I don't work for Medicare so I cant say for sure if that is a red flag for future audits. However, we do voluntarily refund money back for charges billed in error. We also submit corrected claims to CMS after being paid on the original claims and they haven't audited the doctors because we submitted a corrected claim or red flagged the doctor in their system (at least not to my knowledge).

Normally, at least with First Coast Service Options (Florida's MAC) I have seen them process the corrected claim and offset the difference between the allowable from the first claim and the new claim. So for example, if we billed 69436/50 in error, was paid $274.21 and then submitted a corrected claim with just 69436, they've offset the difference (in this case the difference between $274.21 and $182.81 or $91.40). However, I cant say that I recall them ever offsetting our entire original claim just to pay the corrected claim. But I wouldn't rule it out. Normally when we have submitted corrected claims, we will receive an EOB showing the original claim being offset X amount and then we get the EOB for the corrected claim. Sometimes the EOBs are in the same remit, but usually they're in two different remits, a week or so apart.

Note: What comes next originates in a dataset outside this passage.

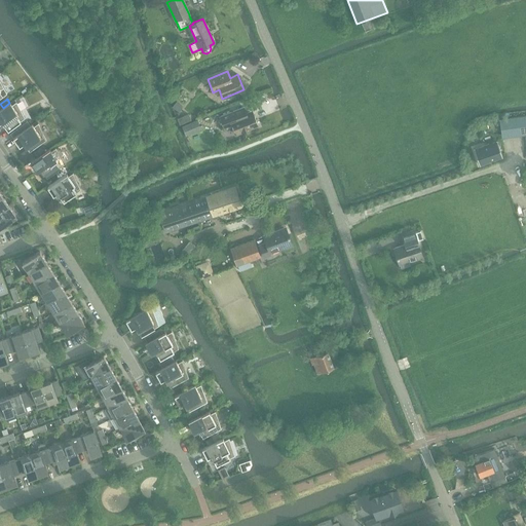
[(16,102),(11,105),(10,103),(9,103),(3,108),(0,110),(0,123),(2,122),(8,130),(25,118),(16,102)]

Not all payers work like that though. Many payers want us to refund the money on the wrong codes first, submit the corrected claim, and then wait for the correct payment on the corrected claim. I don't necessarily like that process, because (more often than not) the provider has to be vigilant in following up on payment on the corrected claim; duplicate claim denials, bundling denials (bundling the new code to the old code we refunded), etc...don't get me started.




Sometimes these insurance companies make things so hard!